INFORMATION SHOWN:
*-*-*

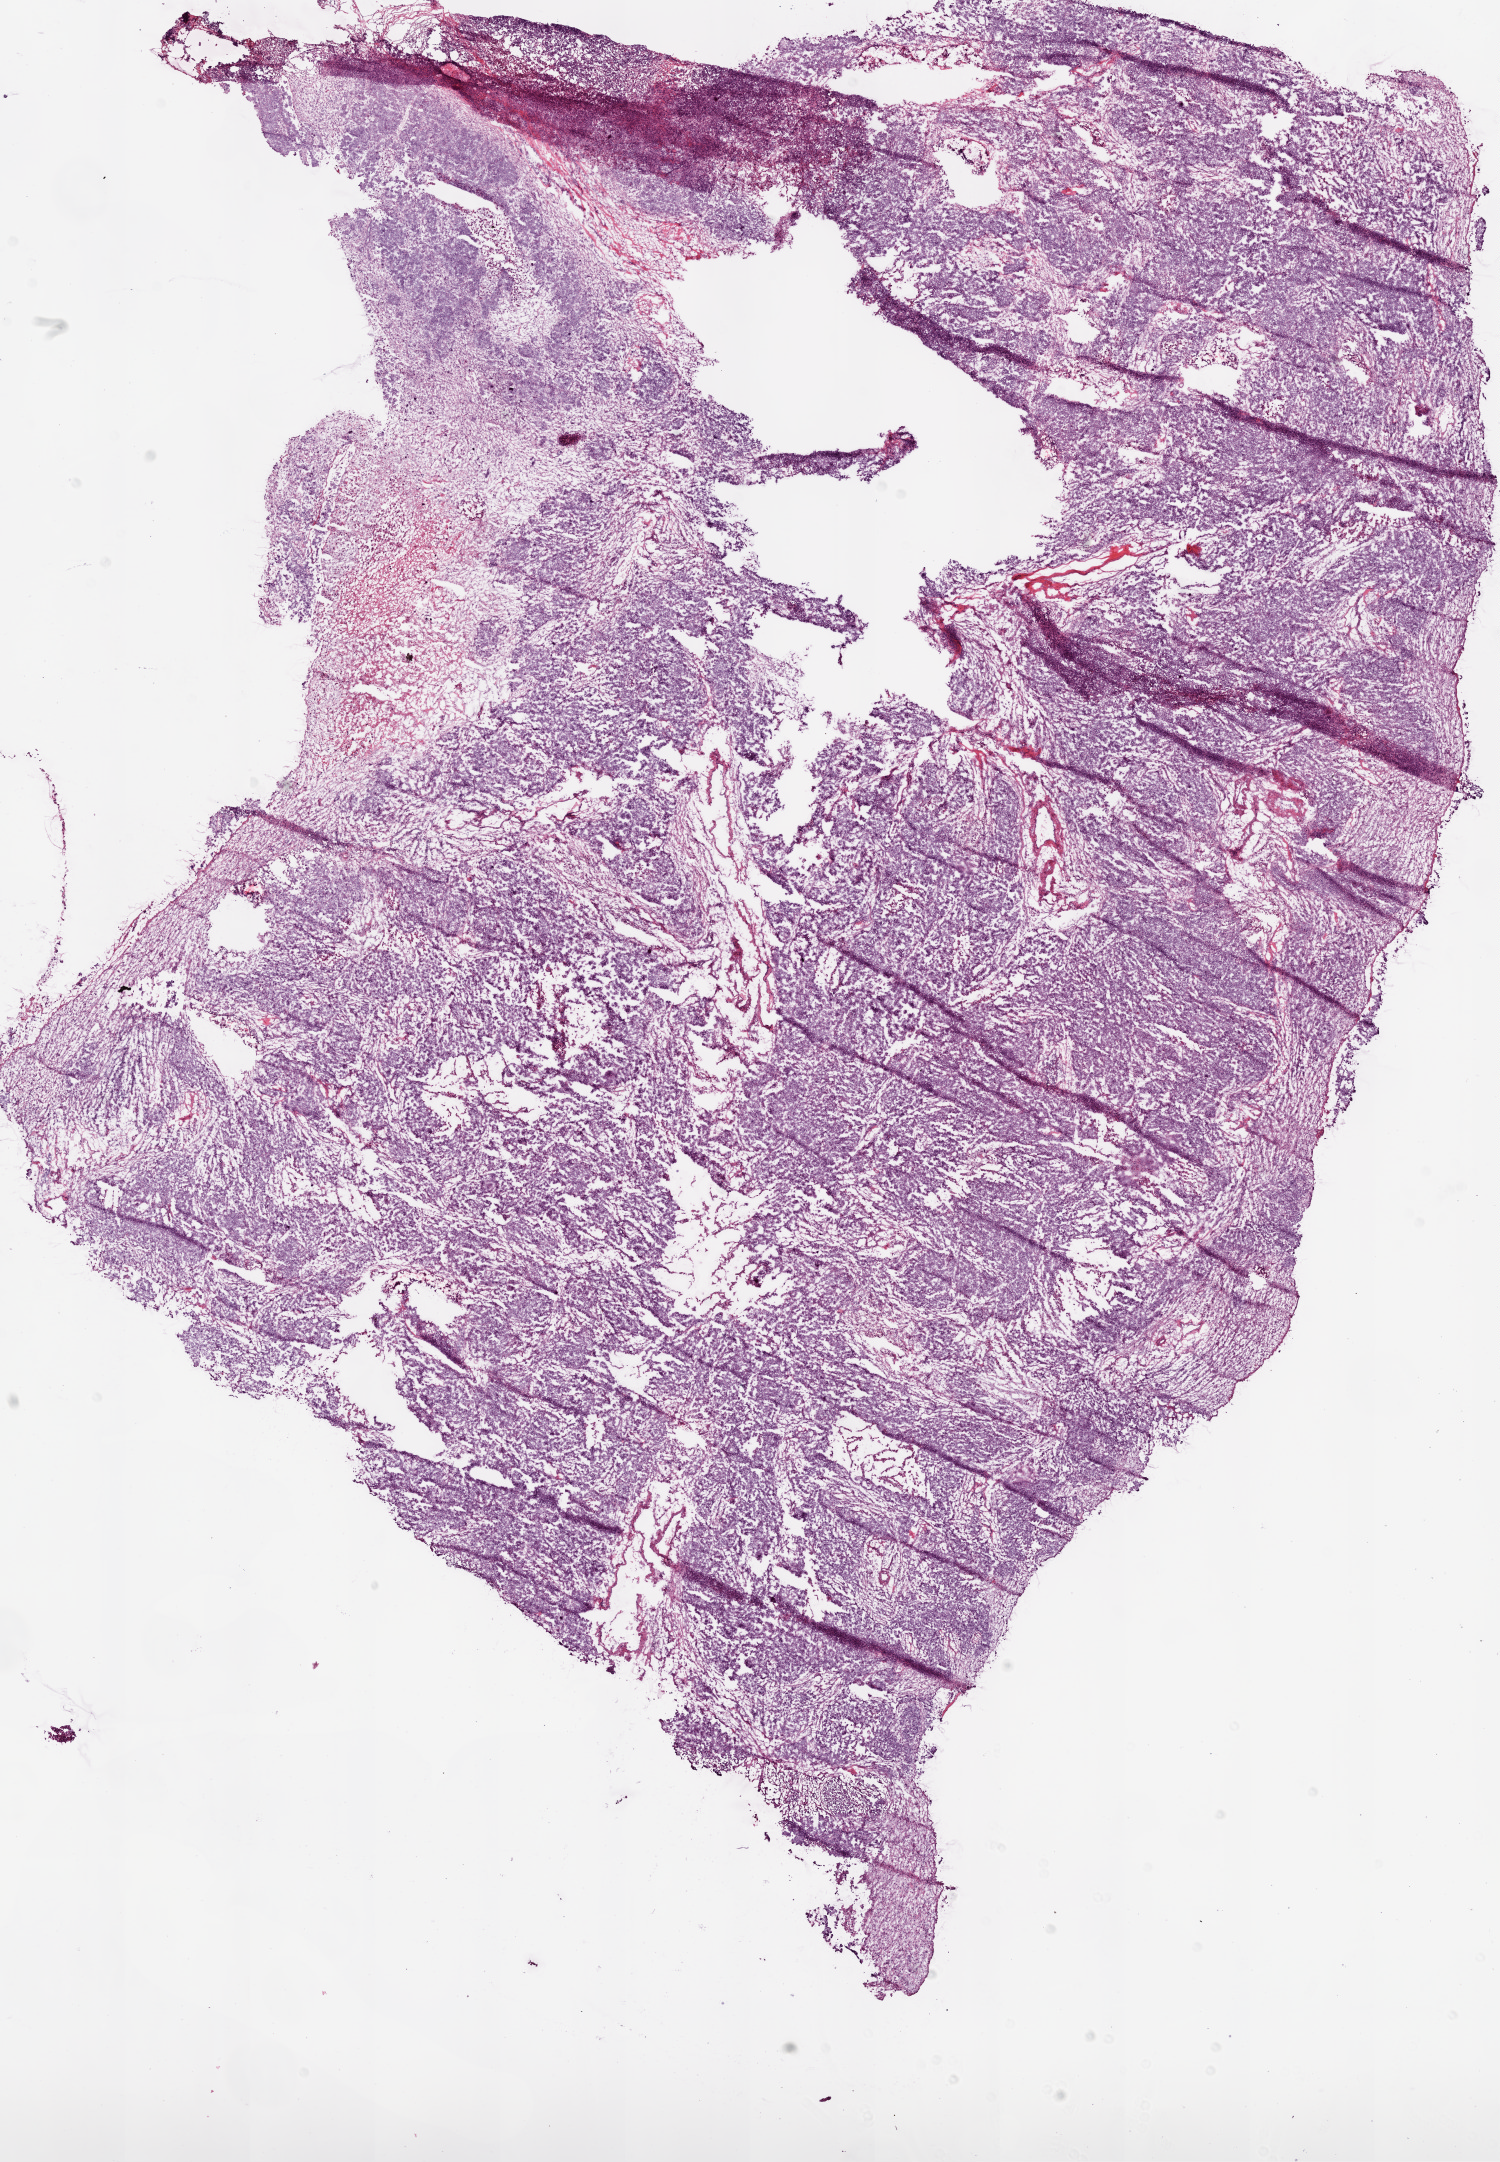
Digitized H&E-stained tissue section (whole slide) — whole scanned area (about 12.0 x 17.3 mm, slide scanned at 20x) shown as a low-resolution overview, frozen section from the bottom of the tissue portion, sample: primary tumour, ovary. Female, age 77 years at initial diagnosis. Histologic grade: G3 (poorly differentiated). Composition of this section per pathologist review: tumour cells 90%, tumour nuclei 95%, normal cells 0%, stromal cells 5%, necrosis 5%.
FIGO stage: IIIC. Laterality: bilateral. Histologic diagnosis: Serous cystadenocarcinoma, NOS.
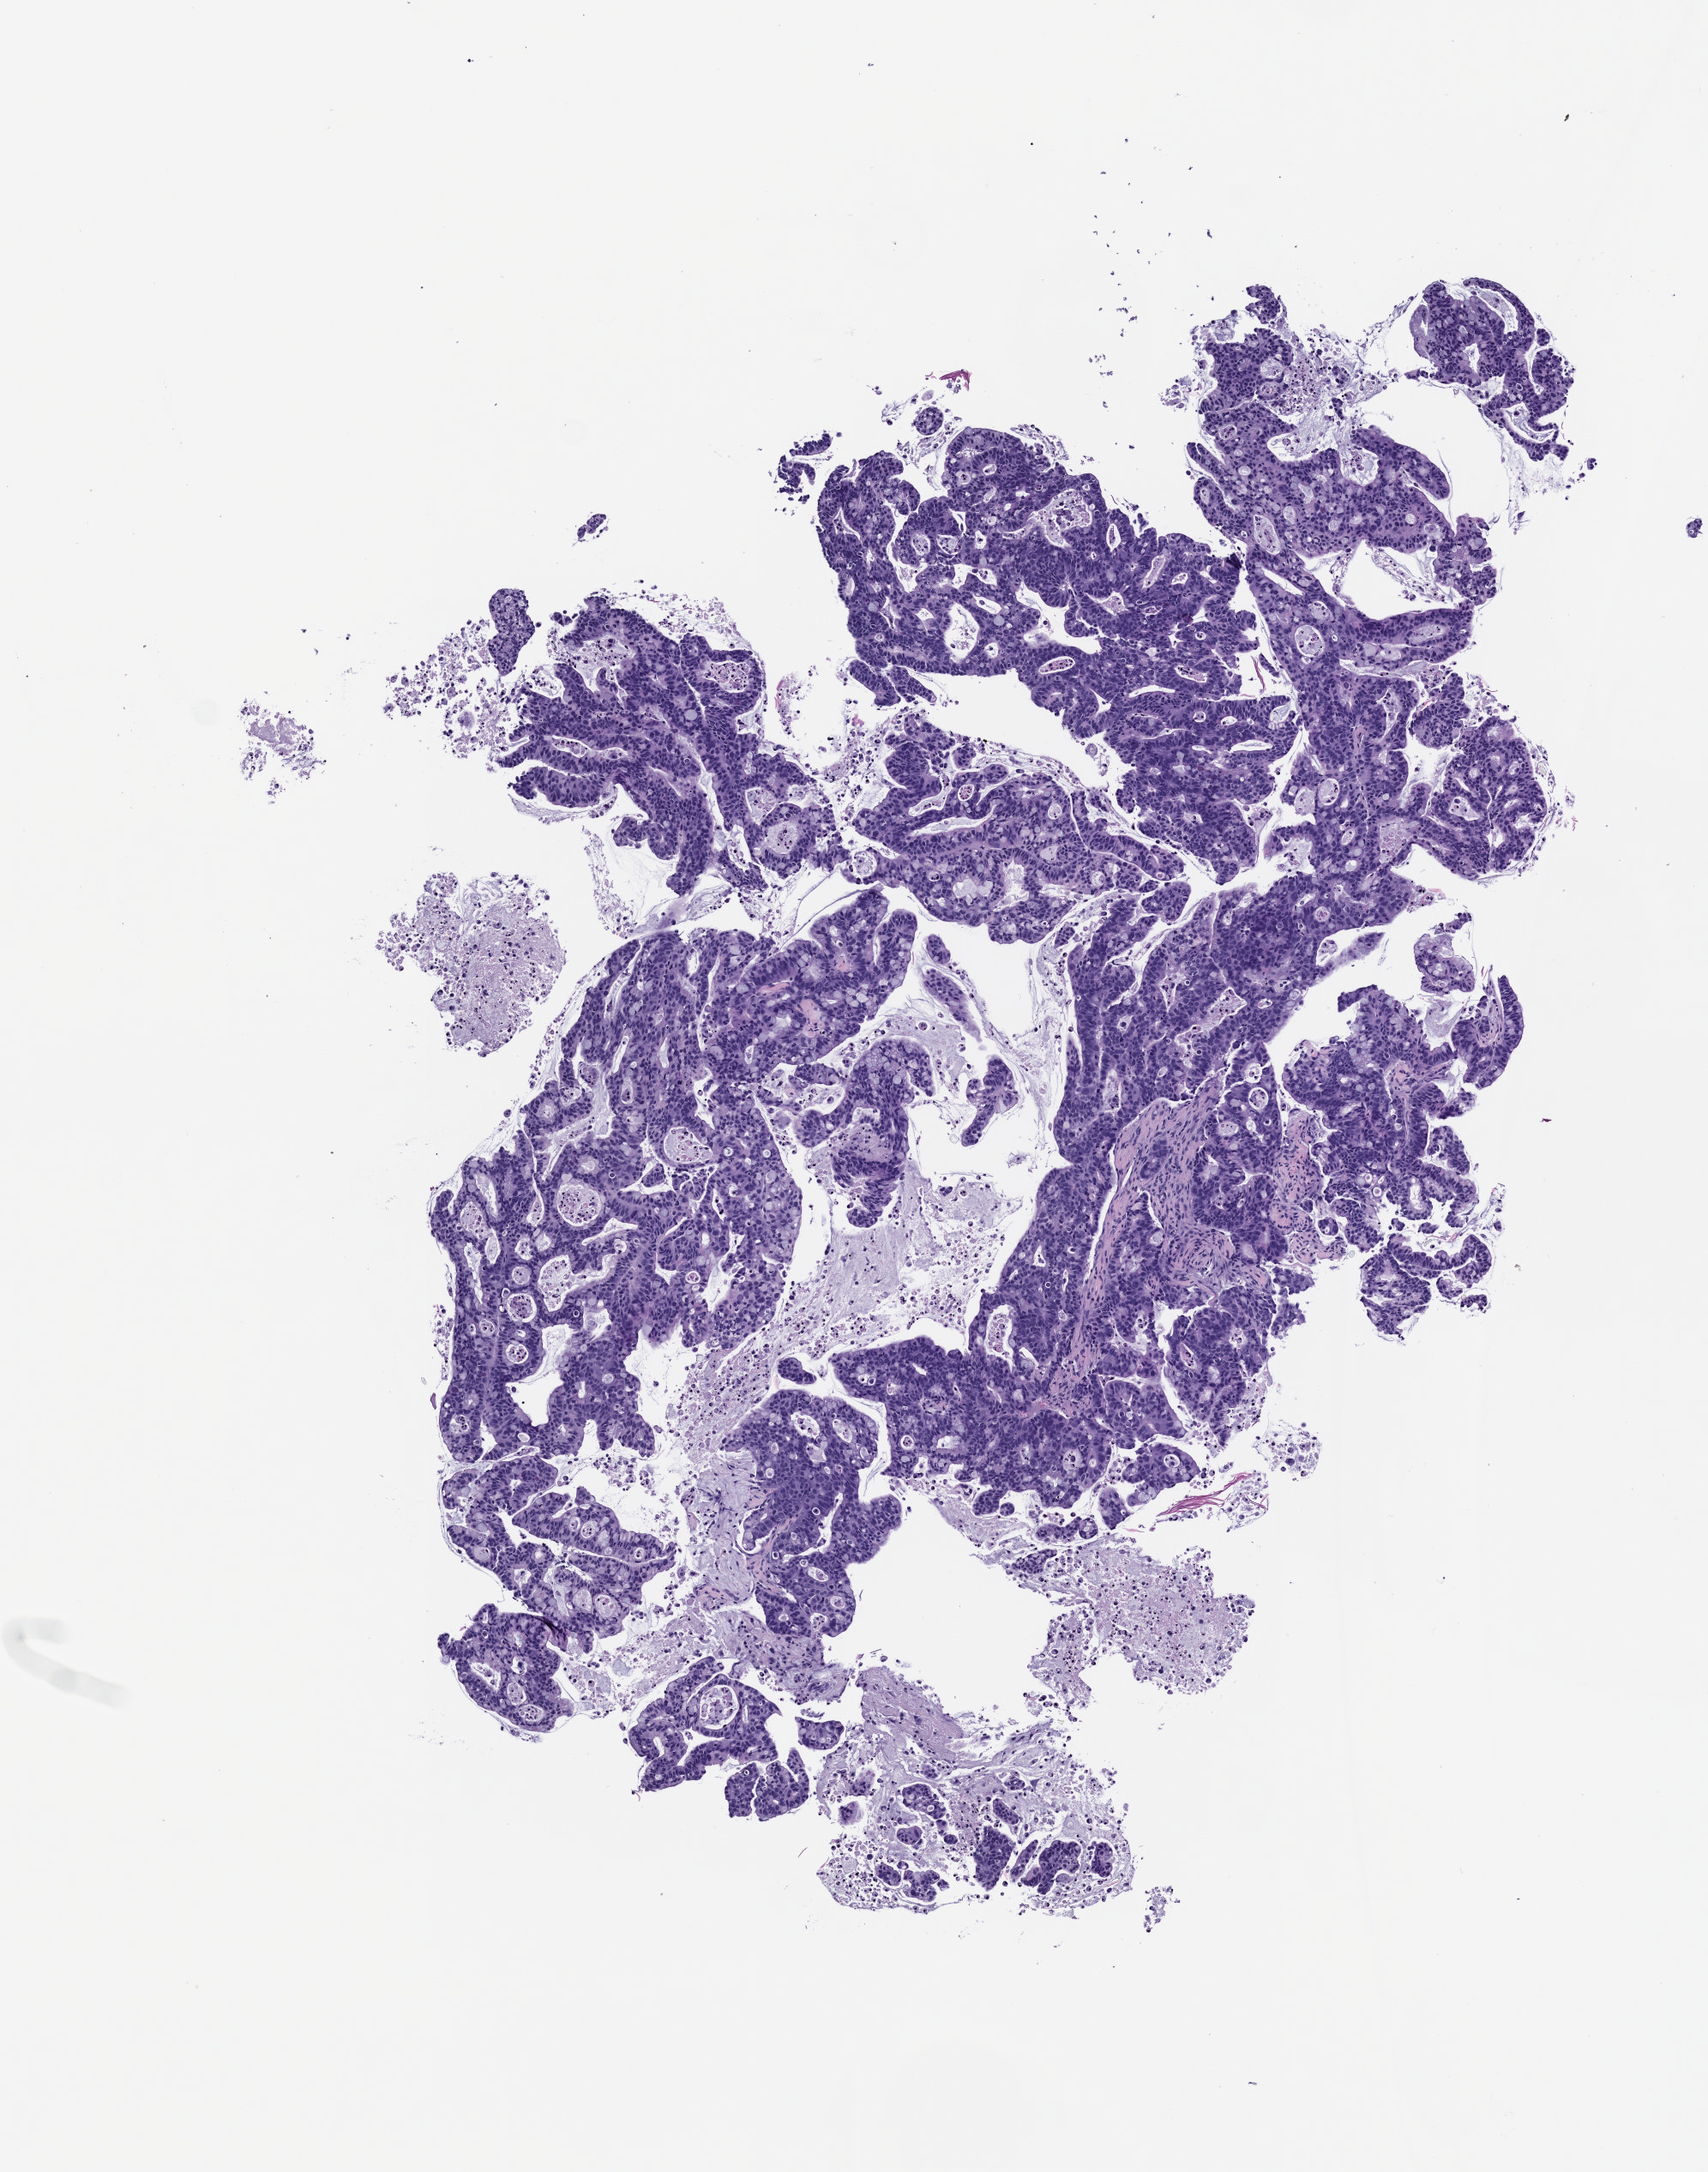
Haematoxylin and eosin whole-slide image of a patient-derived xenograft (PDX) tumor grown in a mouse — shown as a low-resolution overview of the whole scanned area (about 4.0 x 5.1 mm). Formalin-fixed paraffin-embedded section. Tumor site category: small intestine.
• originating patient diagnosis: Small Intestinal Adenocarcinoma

*-*-*

Copy all lines of the material above where the string "patient" occurs.

Haematoxylin and eosin whole-slide image of a patient-derived xenograft (PDX) tumor grown in a mouse — shown as a low-resolution overview of the whole scanned area (about 4.0 x 5.1 mm). Formalin-fixed paraffin-embedded section. Tumor site category: small intestine.
• originating patient diagnosis: Small Intestinal Adenocarcinoma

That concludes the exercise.